The BB appears closer to the ABB genomic groups. All accessions containing the B genome were clustered according to their genomic groups, except 4 accessions
of AAB clustering together with accessions of the A genome alone. These accessions of AA or AAA; and AAA could not be significantly distinguished,
although majority of them tend to be clustered according to ploidy level.

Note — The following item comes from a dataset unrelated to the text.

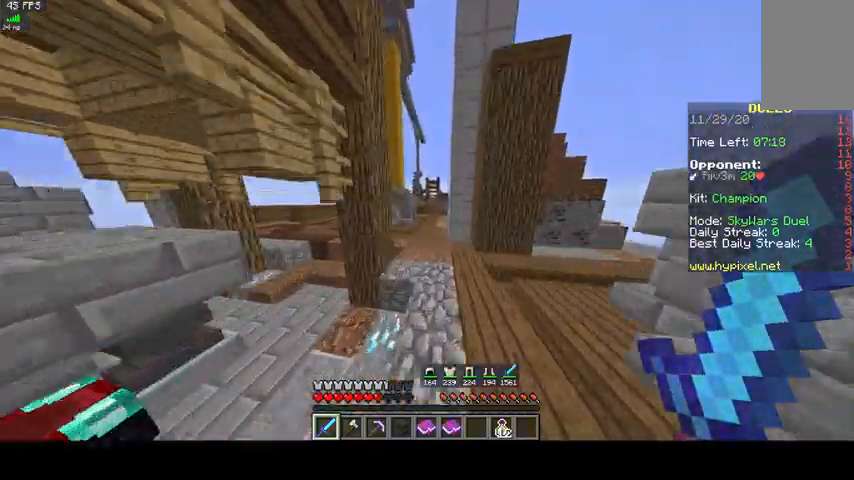
{"keys": ["space", "w"], "mouse": [], "events": []}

Key words: genomic group, microsatellite, Musa acuminata, M. balbisiana, M.x
paradisiaca
INTRODUCTION
The application of Musa paradisiaca,- the first scientific name given and published by Linnaeus in his Species Plantarum,- for cultivated bananas is not
justifiable. It is because the cultivated bananas consisted of different cultivars that are quite distinct from each other Valmayor et al. 2000. There were three
possible morphologically different cultivars, those originating from each of the two of wild species, M. acuminata Colla and M. balbisiana Colla and those which
are hybrids Karamura 1998, Valmayor et al. 2000.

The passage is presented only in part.